Изменить размер шрифта - +
Мягче, уютней, не так элегантна, как моя новая знакомая. И все же я сразу понял, что это действительно Уилла Кэсер, и это был один из frissons моей жизни. Я затараторил о ее книгах, как школьник: "Погибшая леди", "Дом профессора", "Моя Антония". Не потому, что чувствовал с ней родство как писатель. Я никогда бы не взял такие, как у нее, сюжеты и не стал бы писать в ее стиле. Просто считал ее замечательным художником. Ничуть не хуже Флобера.

Мы стали друзьями; она читала написанное мною и всегда была справедливым, полезным судьей. В ней было много неожиданного. Ну, хотя бы то, что она со своей неизменной подругой мисс Льюис жила в просторный, очаровательно обставленной квартире на Парк-авеню — обитание в квартире на Парк-авеню не вязалось с тем, что росла она в Небраске, и с простым, элегическим духом ее романов. Во-вторых, главным ее интересом была не литература, а музыка. Она постоянно ходила на концерты, и почти все ее ближайшие друзья были из мира музыки, в частности Иегуди Менухин и его сестра Хепсиба.

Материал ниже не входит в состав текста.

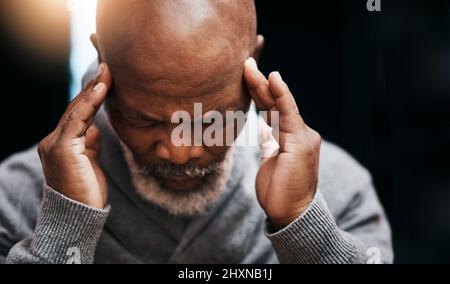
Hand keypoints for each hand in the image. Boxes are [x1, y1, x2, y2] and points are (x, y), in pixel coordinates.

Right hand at [38, 63, 111, 208]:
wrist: (79, 216)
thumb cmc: (87, 192)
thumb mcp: (91, 163)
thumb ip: (90, 144)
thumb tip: (96, 129)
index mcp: (61, 143)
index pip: (78, 114)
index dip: (92, 95)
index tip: (107, 78)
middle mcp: (53, 140)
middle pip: (77, 108)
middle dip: (94, 86)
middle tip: (109, 66)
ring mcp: (55, 143)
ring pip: (77, 110)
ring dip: (93, 89)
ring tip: (107, 71)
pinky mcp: (62, 148)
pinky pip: (78, 119)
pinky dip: (90, 102)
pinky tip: (102, 88)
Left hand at [244, 58, 321, 228]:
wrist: (291, 213)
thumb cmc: (279, 190)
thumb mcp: (270, 159)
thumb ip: (270, 140)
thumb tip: (263, 126)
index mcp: (292, 137)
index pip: (273, 109)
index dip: (260, 91)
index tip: (245, 75)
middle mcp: (301, 133)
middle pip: (275, 104)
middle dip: (259, 83)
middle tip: (244, 63)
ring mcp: (304, 136)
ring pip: (279, 105)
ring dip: (264, 85)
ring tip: (249, 67)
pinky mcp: (301, 142)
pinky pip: (288, 114)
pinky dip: (281, 96)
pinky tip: (273, 79)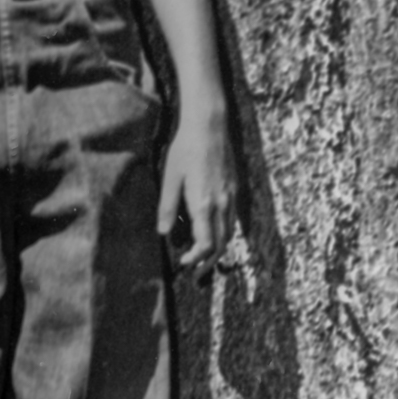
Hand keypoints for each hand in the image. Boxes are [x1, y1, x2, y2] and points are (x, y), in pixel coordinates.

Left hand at [158, 107, 235, 269]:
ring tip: (204, 258)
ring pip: (228, 235)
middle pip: (221, 245)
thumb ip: (167, 206)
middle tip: (196, 271)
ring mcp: (230, 200)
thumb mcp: (170, 176)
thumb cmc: (185, 149)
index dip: (196, 258)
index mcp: (203, 204)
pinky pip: (232, 222)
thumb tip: (163, 232)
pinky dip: (223, 234)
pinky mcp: (234, 193)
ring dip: (218, 250)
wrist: (209, 127)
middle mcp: (221, 206)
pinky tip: (213, 233)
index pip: (205, 243)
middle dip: (209, 262)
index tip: (184, 263)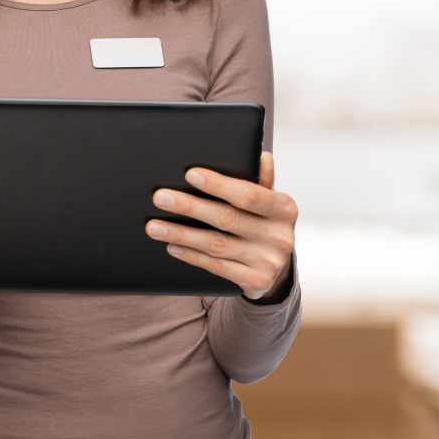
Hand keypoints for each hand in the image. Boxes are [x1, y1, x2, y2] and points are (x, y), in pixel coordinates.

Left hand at [145, 152, 296, 301]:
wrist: (276, 268)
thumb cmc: (264, 223)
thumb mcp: (268, 202)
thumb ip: (262, 181)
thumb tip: (262, 156)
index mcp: (284, 208)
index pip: (248, 194)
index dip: (218, 184)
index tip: (190, 174)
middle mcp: (280, 236)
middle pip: (226, 218)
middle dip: (189, 207)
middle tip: (160, 197)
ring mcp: (269, 262)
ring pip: (216, 244)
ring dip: (181, 233)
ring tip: (154, 226)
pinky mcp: (256, 282)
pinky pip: (215, 266)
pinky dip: (191, 255)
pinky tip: (172, 245)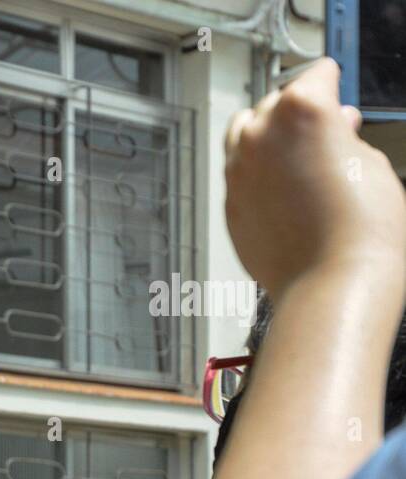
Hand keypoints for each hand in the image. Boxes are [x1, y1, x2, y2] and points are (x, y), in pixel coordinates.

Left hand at [223, 57, 405, 302]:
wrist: (331, 281)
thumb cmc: (360, 227)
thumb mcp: (371, 162)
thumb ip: (345, 136)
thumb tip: (338, 126)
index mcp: (300, 109)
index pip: (317, 75)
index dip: (333, 83)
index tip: (336, 89)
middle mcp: (259, 134)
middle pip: (276, 102)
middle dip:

Как все подлинные мастера беседы, она была прекрасной слушательницей и, когда наступала ее очередь говорить, не разводила турусы, а изъяснялась свежо и по существу. Однажды она сказала, что я излишне чувствителен к критике. На самом деле к критическим выпадам она была чувствительнее, чем я; любое неодобрительное замечание о ее прозе портило ей настроение. Когда я указал ей на это, она ответила: "Да, но рааве мы не ищем всегда своих пороков в других людях и, найдя, не тычем пальцем? Я живой человек. Со слабой стрункой. Безусловно".

В. Какой спорт ты больше всего любишь смотреть?

О. Фейерверки. Многоцветные огненные брызги тающих конструкций в ночном небе. Самые лучшие я видел в Японии: эти японские мастера умеют создавать в воздухе пламенные существа — извивающихся драконов, взрывающихся кошек, лица языческих божеств. Итальянцы — венецианцы в особенности — умеют зажигать шедевры над Большим каналом.

В. Часто ли посещают тебя сексуальные фантазии?

О. Когда у меня возникает сексуальная фантазия, я обыкновенно пытаюсь претворить ее в реальность — иногда с успехом. Но часто я погружаюсь в эротические грезы, которые так и остаются грезами.

Помню, однажды я разговаривал на эту тему с покойным Э. М. Форстером, на мой взгляд, лучшим английским писателем этого века. Он сказал, что в школьные годы мысли о сексе господствовали в его уме. Он сказал: "Я надеялся, что, когда повзрослею, эта лихорадка ослабнет или даже совсем отпустит. Ничего подобного: она бушевала и на третьем десятке, и я думал: ничего, вот исполнится мне сорок, и я немного освобожусь от моих мучений, от постоянных поисков идеального предмета любви. Не вышло: и на пятом десятке вожделение все время копошилось в голове. Потом мне стукнуло пятьдесят, потом шестьдесят, и ничего не изменилось — сексуальные образы вертелись в мозгах каруселью. Сейчас я на восьмом десятке и по-прежнему пленник сексуального воображения, оно не унимается — в возрасте, когда я уже ничего не могу в связи с этим совершить".

В. Ты когда-нибудь думал о самоубийстве?

О. Конечно. Как и все, за исключением, может быть, деревенского дурачка. Вскоре после самоубийства почитаемого японского писателя Юкио Мисимы, которого я хорошо знал, была опубликована его биография, и, к моему огорчению, автор привел такие его слова: "Да, я много думаю о самоубийстве. И знаю людей, которые, уверен, покончат с собой. Например, Трумэн Капоте". Не представляю, что привело его к такому выводу. Наши с ним встречи всегда были веселыми, очень сердечными. А Мисима был человек чувствительный, с необычайной интуицией, — не тот, кого можно воспринимать не всерьез. Но в этом случае интуиция, кажется, подвела его: у меня никогда не хватит мужества сделать то, что сделал он (он попросил друга отрубить ему голому мечом). Я уже где-то говорил, что большинство тех, кто кончает с собой, на самом деле хотят убить кого-то другого — гулящего мужа, неверную возлюбленную, друга-предателя, — но кишка тонка, и вместо этого они убивают себя.